EXERCISE DETAILS
Retype the text lines of each item below exactly as they appear, and leave out the pictures.

= Beginning of Section =

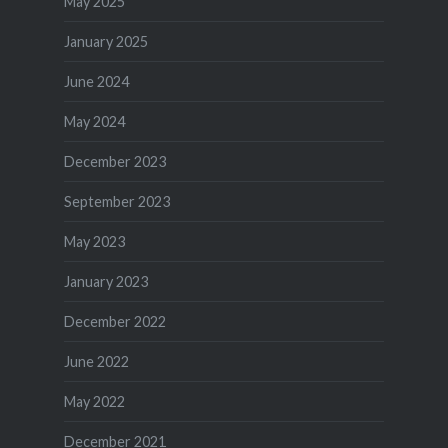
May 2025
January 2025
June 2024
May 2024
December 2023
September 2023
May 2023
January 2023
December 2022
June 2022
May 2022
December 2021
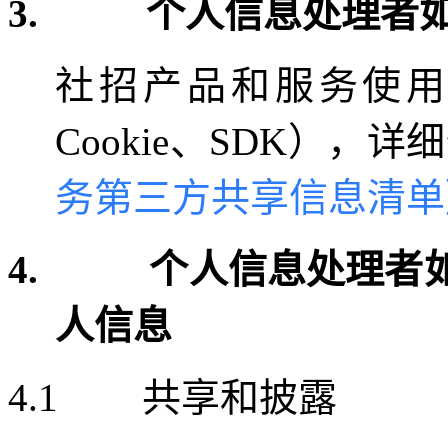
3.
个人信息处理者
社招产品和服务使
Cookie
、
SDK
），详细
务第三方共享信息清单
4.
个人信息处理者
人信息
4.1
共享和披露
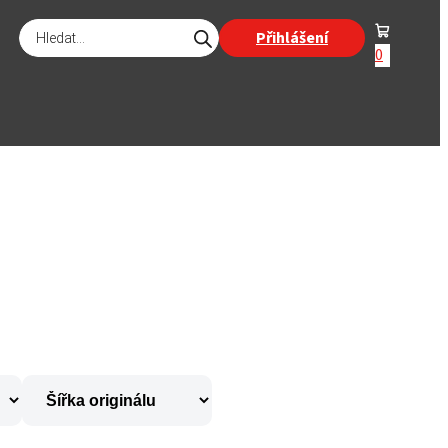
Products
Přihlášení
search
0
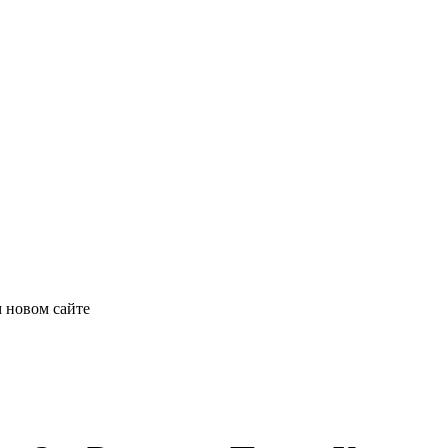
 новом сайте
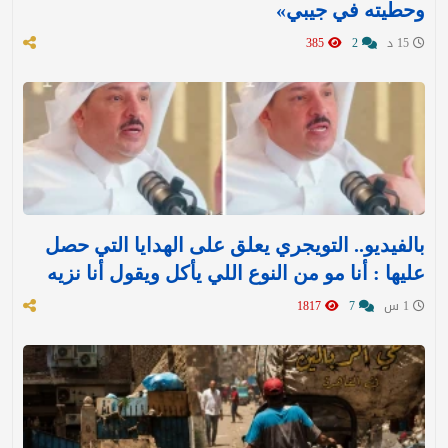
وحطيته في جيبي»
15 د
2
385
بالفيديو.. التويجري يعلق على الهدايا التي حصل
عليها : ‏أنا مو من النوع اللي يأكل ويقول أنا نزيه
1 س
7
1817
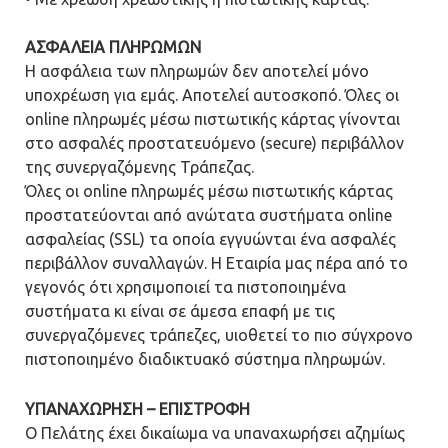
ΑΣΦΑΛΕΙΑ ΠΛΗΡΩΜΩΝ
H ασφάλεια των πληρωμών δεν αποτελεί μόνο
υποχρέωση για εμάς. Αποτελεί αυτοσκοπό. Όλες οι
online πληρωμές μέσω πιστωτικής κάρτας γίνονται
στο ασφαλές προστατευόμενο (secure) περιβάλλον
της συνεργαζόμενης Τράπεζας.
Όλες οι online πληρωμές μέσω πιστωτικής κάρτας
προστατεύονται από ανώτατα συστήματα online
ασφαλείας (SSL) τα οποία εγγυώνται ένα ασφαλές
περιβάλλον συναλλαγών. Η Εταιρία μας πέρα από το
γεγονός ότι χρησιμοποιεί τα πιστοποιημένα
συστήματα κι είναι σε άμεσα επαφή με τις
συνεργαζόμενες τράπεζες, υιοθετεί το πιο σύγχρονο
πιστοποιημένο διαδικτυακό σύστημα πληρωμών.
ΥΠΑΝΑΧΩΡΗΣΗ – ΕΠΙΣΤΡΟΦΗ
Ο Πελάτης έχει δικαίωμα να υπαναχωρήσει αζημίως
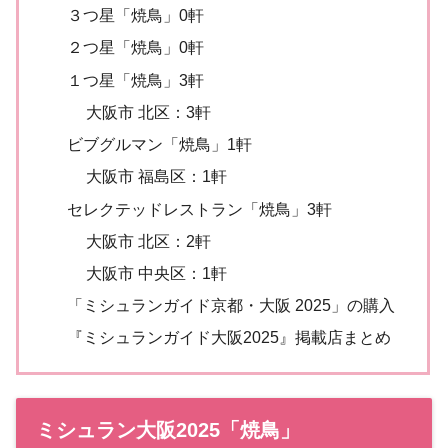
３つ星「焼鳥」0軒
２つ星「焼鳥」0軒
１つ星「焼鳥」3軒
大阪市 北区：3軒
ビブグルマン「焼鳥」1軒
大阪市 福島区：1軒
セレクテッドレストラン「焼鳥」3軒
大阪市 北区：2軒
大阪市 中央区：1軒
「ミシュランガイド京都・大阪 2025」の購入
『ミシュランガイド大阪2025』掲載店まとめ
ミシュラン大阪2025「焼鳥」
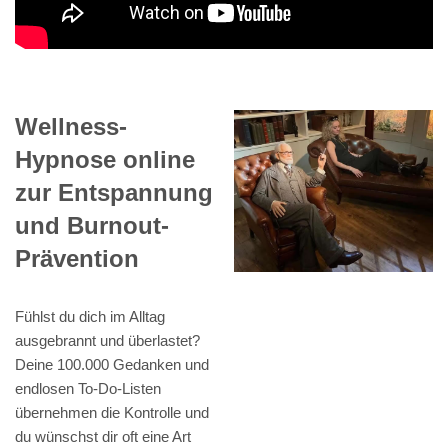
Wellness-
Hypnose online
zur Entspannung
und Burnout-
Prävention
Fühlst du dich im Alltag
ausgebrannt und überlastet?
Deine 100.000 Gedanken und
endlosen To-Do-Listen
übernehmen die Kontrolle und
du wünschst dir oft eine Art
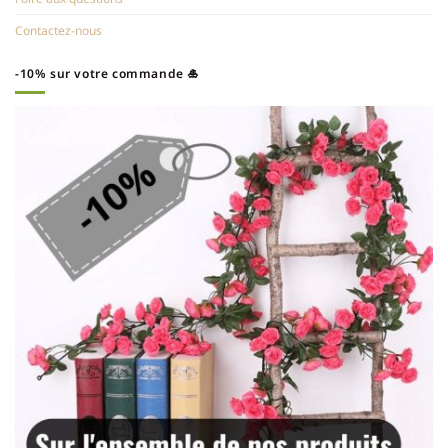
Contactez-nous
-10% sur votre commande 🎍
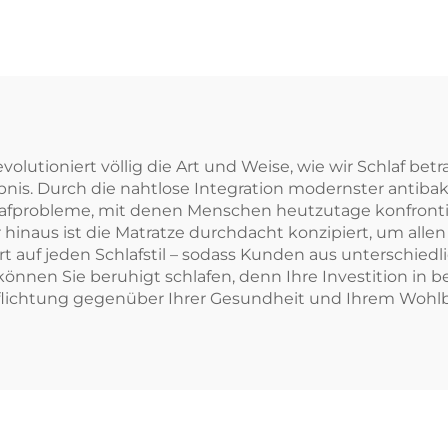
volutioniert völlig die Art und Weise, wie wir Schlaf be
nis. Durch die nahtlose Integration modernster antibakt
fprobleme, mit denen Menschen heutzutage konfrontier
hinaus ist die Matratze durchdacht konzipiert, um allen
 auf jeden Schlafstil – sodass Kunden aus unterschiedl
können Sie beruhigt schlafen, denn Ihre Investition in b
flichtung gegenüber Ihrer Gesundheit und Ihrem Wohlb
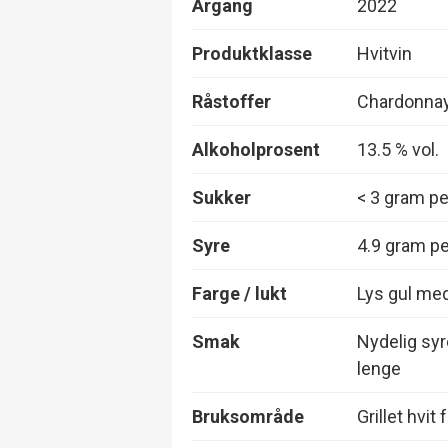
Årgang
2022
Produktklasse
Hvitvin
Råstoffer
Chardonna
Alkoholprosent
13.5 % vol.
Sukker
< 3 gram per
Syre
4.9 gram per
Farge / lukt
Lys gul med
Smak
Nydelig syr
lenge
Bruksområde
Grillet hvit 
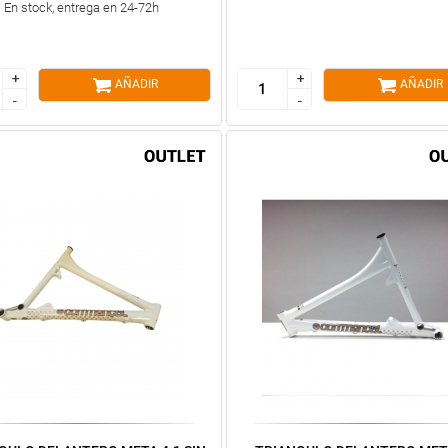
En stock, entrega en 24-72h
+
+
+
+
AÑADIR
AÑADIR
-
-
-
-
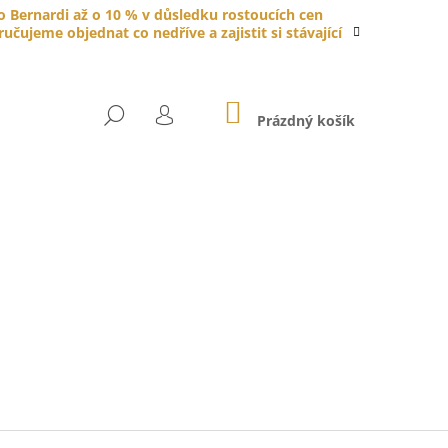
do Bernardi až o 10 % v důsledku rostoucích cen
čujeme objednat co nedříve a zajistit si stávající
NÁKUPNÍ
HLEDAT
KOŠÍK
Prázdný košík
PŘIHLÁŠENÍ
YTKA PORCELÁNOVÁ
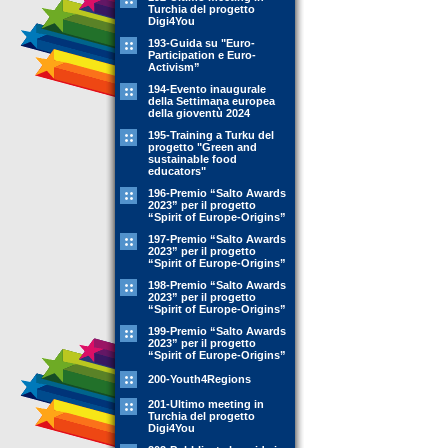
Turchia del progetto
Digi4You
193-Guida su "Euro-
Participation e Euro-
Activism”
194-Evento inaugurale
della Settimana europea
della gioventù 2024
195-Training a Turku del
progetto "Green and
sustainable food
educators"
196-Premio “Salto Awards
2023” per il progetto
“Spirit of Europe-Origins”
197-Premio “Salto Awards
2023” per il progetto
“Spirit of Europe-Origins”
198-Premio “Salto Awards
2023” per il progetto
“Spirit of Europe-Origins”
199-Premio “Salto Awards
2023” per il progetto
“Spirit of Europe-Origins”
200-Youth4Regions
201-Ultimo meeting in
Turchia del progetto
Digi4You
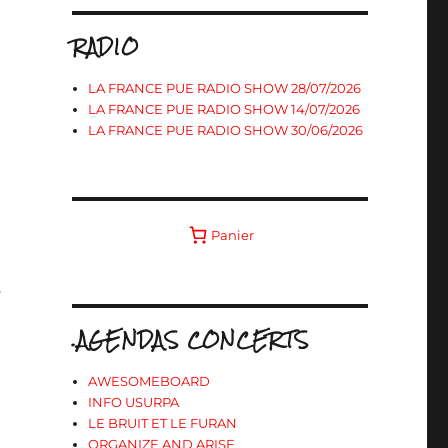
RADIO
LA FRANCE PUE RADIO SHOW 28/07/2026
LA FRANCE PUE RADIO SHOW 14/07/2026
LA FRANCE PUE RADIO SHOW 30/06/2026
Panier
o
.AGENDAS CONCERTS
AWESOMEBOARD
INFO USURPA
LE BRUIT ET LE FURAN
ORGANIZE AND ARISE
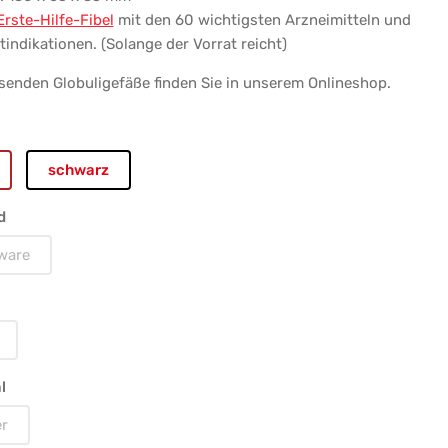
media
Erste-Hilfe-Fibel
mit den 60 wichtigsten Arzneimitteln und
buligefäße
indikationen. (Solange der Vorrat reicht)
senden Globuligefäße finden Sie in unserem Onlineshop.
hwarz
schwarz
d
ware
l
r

= End of Section =

EXPECTED ANSWER
May 2025
January 2025
June 2024
May 2024
December 2023
September 2023
May 2023
January 2023
December 2022
June 2022
May 2022
December 2021
3.
个人信息处理者
社招产品和服务使
Cookie
、
SDK
），详细
务第三方共享信息清单
4.
个人信息处理者
人信息
4.1
共享和披露
Products
Přihlášení
search
0
 новом сайте
وحطيته في جيبي»
15 د
2
385
بالفيديو.. التويجري يعلق على الهدايا التي حصل
عليها : ‏أنا مو من النوع اللي يأكل ويقول أنا نزيه
1 س
7
1817
ΑΣΦΑΛΕΙΑ ΠΛΗΡΩΜΩΝ
H ασφάλεια των πληρωμών δεν αποτελεί μόνο
υποχρέωση για εμάς. Αποτελεί αυτοσκοπό. Όλες οι
online πληρωμές μέσω πιστωτικής κάρτας γίνονται
στο ασφαλές προστατευόμενο (secure) περιβάλλον
της συνεργαζόμενης Τράπεζας.
Όλες οι online πληρωμές μέσω πιστωτικής κάρτας
προστατεύονται από ανώτατα συστήματα online
ασφαλείας (SSL) τα οποία εγγυώνται ένα ασφαλές
περιβάλλον συναλλαγών. Η Εταιρία μας πέρα από το
γεγονός ότι χρησιμοποιεί τα πιστοποιημένα
συστήματα κι είναι σε άμεσα επαφή με τις
συνεργαζόμενες τράπεζες, υιοθετεί το πιο σύγχρονο
πιστοποιημένο διαδικτυακό σύστημα πληρωμών.
ΥΠΑΝΑΧΩΡΗΣΗ – ΕΠΙΣΤΡΟΦΗ
Ο Πελάτης έχει δικαίωμα να υπαναχωρήσει αζημίως
３つ星「焼鳥」0軒
２つ星「焼鳥」0軒
１つ星「焼鳥」3軒
大阪市 北区：3軒
ビブグルマン「焼鳥」1軒
大阪市 福島区：1軒
セレクテッドレストラン「焼鳥」3軒
大阪市 北区：2軒
大阪市 中央区：1軒
「ミシュランガイド京都・大阪 2025」の購入
『ミシュランガイド大阪2025』掲載店まとめ
ミシュラン大阪2025「焼鳥」
Wellness-
Hypnose online
zur Entspannung
und Burnout-
Prävention
Fühlst du dich im Alltag
ausgebrannt und überlastet?
Deine 100.000 Gedanken und
endlosen To-Do-Listen
übernehmen die Kontrolle und
du wünschst dir oft eine Art
Contactez-nous
-10% sur votre commande 🎍
volutioniert völlig die Art und Weise, wie wir Schlaf be
nis. Durch die nahtlose Integration modernster antibakt
fprobleme, mit denen Menschen heutzutage konfrontier
hinaus ist die Matratze durchdacht konzipiert, um allen
 auf jeden Schlafstil – sodass Kunden aus unterschiedl
können Sie beruhigt schlafen, denn Ihre Investition in b
flichtung gegenüber Ihrer Gesundheit und Ihrem Wohlb
Årgang
2022
Produktklasse
Hvitvin
Råstoffer
Chardonna
Alkoholprosent
13.5 % vol.
Sukker
< 3 gram per
Syre
4.9 gram per
Farge / lukt
Lys gul med
Smak
Nydelig syr
lenge
Bruksområde
Grillet hvit 
En stock, entrega en 24-72h
+
+
+
+
AÑADIR
AÑADIR
-
-
-
-
do Bernardi až o 10 % v důsledku rostoucích cen
čujeme objednat co nedříve a zajistit si stávající
NÁKUPNÍ
HLEDAT
KOŠÍK
Prázdný košík
PŘIHLÁŠENÍ
YTKA PORCELÁNOVÁ
Turchia del progetto
Digi4You
193-Guida su "Euro-
Participation e Euro-
Activism”
194-Evento inaugurale
della Settimana europea
della gioventù 2024
195-Training a Turku del
progetto "Green and
sustainable food
educators"
196-Premio “Salto Awards
2023” per il progetto
“Spirit of Europe-Origins”
197-Premio “Salto Awards
2023” per il progetto
“Spirit of Europe-Origins”
198-Premio “Salto Awards
2023” per il progetto
“Spirit of Europe-Origins”
199-Premio “Salto Awards
2023” per il progetto
“Spirit of Europe-Origins”
200-Youth4Regions
201-Ultimo meeting in
Turchia del progetto
Digi4You
RADIO
LA FRANCE PUE RADIO SHOW 28/07/2026
LA FRANCE PUE RADIO SHOW 14/07/2026
LA FRANCE PUE RADIO SHOW 30/06/2026
Panier
o
.AGENDAS CONCERTS
AWESOMEBOARD
INFO USURPA
LE BRUIT ET LE FURAN
ORGANIZE AND ARISE
media
Erste-Hilfe-Fibel
mit den 60 wichtigsten Arzneimitteln und
buligefäße
indikationen. (Solange der Vorrat reicht)
senden Globuligefäße finden Sie in unserem Onlineshop.
hwarz
schwarz
d
ware
l
r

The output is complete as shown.